- **Exercise passage**
::::::::::

RFC: replace pg_stat_activity.waiting with something more descriptive

From: Robert Haas <robertmhaas(at)gmail(dot)com>
To: "pgsql-hackers(at)postgresql(dot)org" <pgsql-hackers(at)postgresql(dot)org>
Subject: RFC: replace pg_stat_activity.waiting with something more descriptive
Date: 2015-06-22 17:37:41
Message-ID: CA+TgmoYd3GTz2_mJfUHF+RPe-bCy75ytJeKVv9x-o+SonCGApw@mail.gmail.com
Views: Raw Message | Whole Thread | Download mbox
Lists: pgsql-hackers

When a PostgreSQL system wedges, or when it becomes dreadfully slow
for some reason, I often find myself relying on tools like strace,
gdb, or perf to figure out what is happening. This doesn't tend to
instill customers with confidence; they would like (quite
understandably) a process that doesn't require installing developer
tools on their production systems, and doesn't require a developer to
interpret the results, and perhaps even something that they could
connect up to PEM or Nagios or whatever alerting system they are

There are obviously many ways that we might think about improving
things here, but what I'd like to do is try to put some better
information in pg_stat_activity, so that when a process is not
running, users can get some better information about *why* it's not
running. The basic idea is that pg_stat_activity.waiting would be
replaced by a new column pg_stat_activity.wait_event, which would
display the reason why that backend is waiting. This wouldn't be a
free-form text field, because that would be too expensive to populate.
Instead it would contain a "reason code" which would be chosen from a
list of reason codes and translated to text for display. Internally,
pgstat_report_waiting() would be changed to take an integer argument
rather than a Boolean (possibly uint8 would be enough, certainly
uint16 would be), and called from more places. It would continue to
use an ordinary store into shared memory, with no atomic ops or

Currently, the only time we report a process as waiting is when it is
waiting for a heavyweight lock. I'd like to make that somewhat more
fine-grained, by reporting the type of heavyweight lock it's awaiting
(relation, relation extension, transaction, etc.). Also, I'd like to
report when we're waiting for a lwlock, and report either the specific
fixed lwlock for which we are waiting, or else the type of lock (lock
manager lock, buffer content lock, etc.) for locks of which there is
more than one. I'm less sure about this next part, but I think we
might also want to report ourselves as waiting when we are doing an OS
read or an OS write, because it's pretty common for people to think
that a PostgreSQL bug is to blame when in fact it's the operating
system that isn't servicing our I/O requests very quickly. We could
also invent codes for things like "I'm doing a pg_usleep because I've
exceeded max_spins_per_delay" and "I'm waiting for a cleanup lock on a
buffer" and maybe a few others.

::::::::::

- **Exercise input**
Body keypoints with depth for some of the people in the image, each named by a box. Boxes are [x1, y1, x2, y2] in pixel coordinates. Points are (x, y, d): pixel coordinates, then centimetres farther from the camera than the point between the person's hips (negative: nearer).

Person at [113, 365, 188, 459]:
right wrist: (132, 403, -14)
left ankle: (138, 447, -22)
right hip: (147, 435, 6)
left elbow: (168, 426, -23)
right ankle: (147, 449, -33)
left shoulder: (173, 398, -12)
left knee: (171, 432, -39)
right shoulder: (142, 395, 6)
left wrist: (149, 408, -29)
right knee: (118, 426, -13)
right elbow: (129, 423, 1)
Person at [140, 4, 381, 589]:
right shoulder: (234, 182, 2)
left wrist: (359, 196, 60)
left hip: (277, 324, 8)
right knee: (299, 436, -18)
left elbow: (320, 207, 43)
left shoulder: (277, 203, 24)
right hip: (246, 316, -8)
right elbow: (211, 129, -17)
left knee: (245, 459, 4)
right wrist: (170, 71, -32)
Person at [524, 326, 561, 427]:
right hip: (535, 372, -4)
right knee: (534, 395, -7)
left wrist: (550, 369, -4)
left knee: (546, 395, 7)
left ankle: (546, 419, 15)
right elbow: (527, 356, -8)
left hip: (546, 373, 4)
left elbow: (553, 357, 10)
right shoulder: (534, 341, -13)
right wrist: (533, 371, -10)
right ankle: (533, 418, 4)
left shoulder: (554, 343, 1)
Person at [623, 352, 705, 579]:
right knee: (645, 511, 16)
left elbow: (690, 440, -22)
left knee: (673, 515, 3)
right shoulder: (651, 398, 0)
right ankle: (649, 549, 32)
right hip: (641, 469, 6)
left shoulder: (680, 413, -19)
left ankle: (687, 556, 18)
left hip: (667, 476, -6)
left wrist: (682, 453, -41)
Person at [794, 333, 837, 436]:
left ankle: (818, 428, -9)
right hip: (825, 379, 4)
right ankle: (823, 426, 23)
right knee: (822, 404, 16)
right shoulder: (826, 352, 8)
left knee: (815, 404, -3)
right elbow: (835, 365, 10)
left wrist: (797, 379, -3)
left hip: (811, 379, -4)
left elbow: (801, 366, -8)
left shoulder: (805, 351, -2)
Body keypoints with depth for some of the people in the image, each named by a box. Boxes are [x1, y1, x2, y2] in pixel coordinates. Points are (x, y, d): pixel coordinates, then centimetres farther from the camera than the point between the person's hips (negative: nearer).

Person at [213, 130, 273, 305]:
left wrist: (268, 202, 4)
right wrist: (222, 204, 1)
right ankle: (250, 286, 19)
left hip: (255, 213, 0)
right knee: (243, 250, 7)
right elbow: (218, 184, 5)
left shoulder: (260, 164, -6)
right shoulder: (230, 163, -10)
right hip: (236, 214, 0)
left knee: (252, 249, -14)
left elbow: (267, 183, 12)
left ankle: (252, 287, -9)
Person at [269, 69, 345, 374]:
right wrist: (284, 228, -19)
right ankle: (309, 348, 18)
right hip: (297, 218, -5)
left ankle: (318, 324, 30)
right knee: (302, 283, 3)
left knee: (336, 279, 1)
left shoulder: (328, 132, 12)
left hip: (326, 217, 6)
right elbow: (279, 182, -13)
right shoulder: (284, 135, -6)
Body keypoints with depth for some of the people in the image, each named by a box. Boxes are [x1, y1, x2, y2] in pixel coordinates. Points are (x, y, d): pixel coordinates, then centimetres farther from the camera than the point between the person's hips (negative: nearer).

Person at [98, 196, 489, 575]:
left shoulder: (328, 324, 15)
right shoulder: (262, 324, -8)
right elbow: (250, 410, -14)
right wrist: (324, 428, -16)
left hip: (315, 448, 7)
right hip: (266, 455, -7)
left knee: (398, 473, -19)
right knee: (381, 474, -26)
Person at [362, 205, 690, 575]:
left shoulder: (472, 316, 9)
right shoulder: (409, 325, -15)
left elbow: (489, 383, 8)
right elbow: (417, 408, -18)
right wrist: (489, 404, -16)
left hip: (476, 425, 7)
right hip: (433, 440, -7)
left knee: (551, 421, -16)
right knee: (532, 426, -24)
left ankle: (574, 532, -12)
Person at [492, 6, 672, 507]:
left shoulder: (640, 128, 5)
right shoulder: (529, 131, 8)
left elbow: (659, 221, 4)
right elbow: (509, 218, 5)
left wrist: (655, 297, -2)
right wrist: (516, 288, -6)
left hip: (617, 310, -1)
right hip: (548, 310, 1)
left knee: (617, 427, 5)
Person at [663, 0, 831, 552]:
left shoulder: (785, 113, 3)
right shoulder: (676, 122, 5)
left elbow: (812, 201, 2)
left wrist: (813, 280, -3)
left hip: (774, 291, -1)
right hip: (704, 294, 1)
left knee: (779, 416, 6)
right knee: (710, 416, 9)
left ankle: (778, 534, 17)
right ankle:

::::::::::

- **Things to do**
A) Retype the part of the post about pg_stat_activity, everything from "There are obviously" down to "expensive to populate.".
B) Echo the lines of the listing, everything from the line that contains "right knee: (302, 283, 3)" down to the line that contains "right elbow: (509, 218, 5)", with both of those lines included.
The mailing list post and the listing have nothing to do with each other.

- **Responses per task**
A)
There are obviously many ways that we might think about improving
things here, but what I'd like to do is try to put some better
information in pg_stat_activity, so that when a process is not
running, users can get some better information about *why* it's not
running. The basic idea is that pg_stat_activity.waiting would be
replaced by a new column pg_stat_activity.wait_event, which would
display the reason why that backend is waiting. This wouldn't be a
free-form text field, because that would be too expensive to populate.

B)
right knee: (302, 283, 3)
left knee: (336, 279, 1)
left shoulder: (328, 132, 12)
left hip: (326, 217, 6)
right elbow: (279, 182, -13)
right shoulder: (284, 135, -6)
Body keypoints with depth for some of the people in the image, each named by a box. Boxes are [x1, y1, x2, y2] in pixel coordinates. Points are (x, y, d): pixel coordinates, then centimetres farther from the camera than the point between the person's hips (negative: nearer).

Person at [98, 196, 489, 575]:
left shoulder: (328, 324, 15)
right shoulder: (262, 324, -8)
right elbow: (250, 410, -14)
right wrist: (324, 428, -16)
left hip: (315, 448, 7)
right hip: (266, 455, -7)
left knee: (398, 473, -19)
right knee: (381, 474, -26)
Person at [362, 205, 690, 575]:
left shoulder: (472, 316, 9)
right shoulder: (409, 325, -15)
left elbow: (489, 383, 8)
right elbow: (417, 408, -18)
right wrist: (489, 404, -16)
left hip: (476, 425, 7)
right hip: (433, 440, -7)
left knee: (551, 421, -16)
right knee: (532, 426, -24)
left ankle: (574, 532, -12)
Person at [492, 6, 672, 507]:
left shoulder: (640, 128, 5)
right shoulder: (529, 131, 8)
left elbow: (659, 221, 4)
right elbow: (509, 218, 5)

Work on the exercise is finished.